### EXCERPT PROVIDED
»»

In: The Economic Theory of the Working Class

Author

Listed:
  • Geoffrey Kay

    (The City University)

Abstract

In the last two chapters we have concentrated on production as the production of value and surplus value; now we must consider it as a material process which produces use-values. Ideally, capital would ignore this aspect of production Since it is incidental to accumulation. In fact, it would ignore production altogether if that were possible and reduce its circuit to its bare essentials where money is circulated directly against money (M — M′) This is the ideal world of capital and periodically, in bouts of speculative fever, fantasy takes over as money chases profits far beyond the bounds of reasonable expectation. From the time of the South Sea Bubble to the latest junket with high-rise office blocks and Very Large Crude Carriers the irrationality of capital has regularly expressed itself in a genuine pathology as the frenzied pursuit of wealth in the abstract lays waste to the production of wealth in the concrete. These intermittent crises undoubtedly represent the quintessence of capital and illustrate more vividly than anything else, the human absurdity of organising social life round the principle of accumulation, but they tell us only part of the story. To grasp the historic significance of capital, we must see how it recognises the inevitability of material production and comes to terms with it. The first step is the formal control of production where capital includes it the movement of its own circuit.

««

### DATA SHOWN
»»

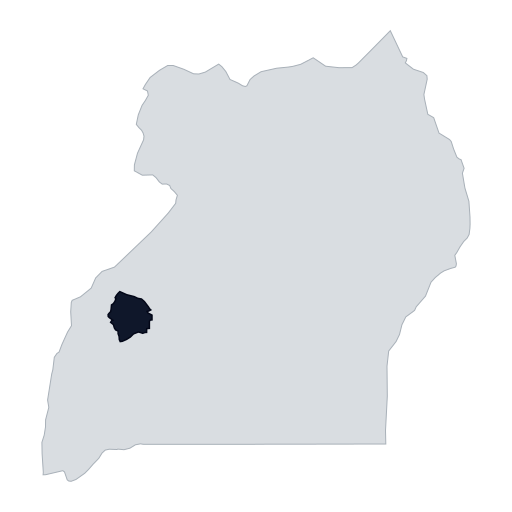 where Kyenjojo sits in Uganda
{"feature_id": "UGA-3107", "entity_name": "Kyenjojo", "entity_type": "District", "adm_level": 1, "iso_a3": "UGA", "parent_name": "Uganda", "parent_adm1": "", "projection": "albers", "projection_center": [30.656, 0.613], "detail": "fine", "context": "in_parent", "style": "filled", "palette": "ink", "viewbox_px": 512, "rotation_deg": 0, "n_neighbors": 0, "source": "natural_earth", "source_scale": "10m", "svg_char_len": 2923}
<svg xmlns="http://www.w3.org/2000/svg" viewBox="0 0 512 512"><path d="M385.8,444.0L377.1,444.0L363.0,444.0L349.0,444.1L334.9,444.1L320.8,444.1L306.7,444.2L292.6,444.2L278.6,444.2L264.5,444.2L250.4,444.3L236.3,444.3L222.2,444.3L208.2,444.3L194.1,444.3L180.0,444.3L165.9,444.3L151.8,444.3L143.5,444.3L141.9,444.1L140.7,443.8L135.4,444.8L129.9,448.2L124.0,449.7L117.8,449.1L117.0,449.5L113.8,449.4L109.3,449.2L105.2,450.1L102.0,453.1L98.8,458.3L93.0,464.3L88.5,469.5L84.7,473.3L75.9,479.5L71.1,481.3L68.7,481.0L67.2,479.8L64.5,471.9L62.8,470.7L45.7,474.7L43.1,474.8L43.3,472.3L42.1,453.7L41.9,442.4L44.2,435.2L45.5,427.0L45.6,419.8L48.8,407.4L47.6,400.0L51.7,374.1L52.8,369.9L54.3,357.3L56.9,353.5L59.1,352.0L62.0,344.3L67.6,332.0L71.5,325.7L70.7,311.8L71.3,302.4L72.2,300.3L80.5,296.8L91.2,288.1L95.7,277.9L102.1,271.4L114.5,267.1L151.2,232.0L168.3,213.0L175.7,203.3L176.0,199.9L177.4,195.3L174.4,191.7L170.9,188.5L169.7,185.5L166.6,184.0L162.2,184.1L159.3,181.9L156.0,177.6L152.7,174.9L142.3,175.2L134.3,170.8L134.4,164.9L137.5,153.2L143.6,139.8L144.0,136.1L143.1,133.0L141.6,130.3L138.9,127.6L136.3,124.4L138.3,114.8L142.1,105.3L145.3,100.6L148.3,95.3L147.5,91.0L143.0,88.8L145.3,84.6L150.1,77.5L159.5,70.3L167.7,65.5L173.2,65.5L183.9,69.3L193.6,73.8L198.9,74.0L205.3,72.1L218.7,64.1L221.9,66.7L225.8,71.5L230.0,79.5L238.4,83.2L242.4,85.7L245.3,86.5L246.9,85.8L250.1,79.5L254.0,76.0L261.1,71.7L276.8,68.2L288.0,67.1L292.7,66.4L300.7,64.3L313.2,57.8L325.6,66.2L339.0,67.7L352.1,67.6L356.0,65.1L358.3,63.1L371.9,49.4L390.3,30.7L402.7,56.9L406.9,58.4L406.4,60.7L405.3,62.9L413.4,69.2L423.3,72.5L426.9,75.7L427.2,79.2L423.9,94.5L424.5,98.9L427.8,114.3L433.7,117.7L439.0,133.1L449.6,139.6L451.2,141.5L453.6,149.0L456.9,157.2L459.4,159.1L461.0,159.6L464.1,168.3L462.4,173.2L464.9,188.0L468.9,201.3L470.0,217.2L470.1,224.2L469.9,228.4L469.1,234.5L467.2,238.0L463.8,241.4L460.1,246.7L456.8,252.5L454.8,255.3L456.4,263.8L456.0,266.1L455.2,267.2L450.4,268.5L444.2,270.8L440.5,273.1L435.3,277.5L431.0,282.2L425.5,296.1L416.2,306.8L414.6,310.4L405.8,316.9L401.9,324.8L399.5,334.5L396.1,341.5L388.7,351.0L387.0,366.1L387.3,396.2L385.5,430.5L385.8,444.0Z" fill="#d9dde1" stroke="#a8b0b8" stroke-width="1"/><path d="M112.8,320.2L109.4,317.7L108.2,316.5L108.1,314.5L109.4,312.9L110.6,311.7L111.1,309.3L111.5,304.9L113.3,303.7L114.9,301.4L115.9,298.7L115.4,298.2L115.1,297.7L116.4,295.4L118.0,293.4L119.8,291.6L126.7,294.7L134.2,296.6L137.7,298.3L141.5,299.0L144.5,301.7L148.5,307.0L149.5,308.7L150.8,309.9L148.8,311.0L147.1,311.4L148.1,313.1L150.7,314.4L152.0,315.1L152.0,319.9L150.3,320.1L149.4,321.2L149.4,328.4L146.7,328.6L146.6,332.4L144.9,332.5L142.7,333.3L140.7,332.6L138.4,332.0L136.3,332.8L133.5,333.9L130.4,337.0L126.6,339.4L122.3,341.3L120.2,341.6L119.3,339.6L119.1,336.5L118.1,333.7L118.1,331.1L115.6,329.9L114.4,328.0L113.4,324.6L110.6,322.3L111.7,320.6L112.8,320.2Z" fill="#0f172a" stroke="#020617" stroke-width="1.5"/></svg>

««

### PROMPT 1
According to the abstract, what would capital reduce its circuit to if it could ignore production altogether?
### PROMPT 2
Summarize the abstract in two sentences.
### PROMPT 3
List every episode or object of speculation that the abstract names.

### FULL SOLUTION 1
Money circulated directly against money (M — M′).

### FULL SOLUTION 2
The abstract turns from production as the production of value and surplus value to production as a material process yielding use-values, noting that capital would ideally skip production and circulate money directly against money, a fantasy that surfaces in recurring speculative crises. Those crises reveal the absurdity of organizing social life around accumulation but tell only part of the story, so the abstract proposes examining how capital accepts the inevitability of material production, beginning with its formal control of production.

### FULL SOLUTION 3
- The South Sea Bubble
- High-rise office blocks
- Very Large Crude Carriers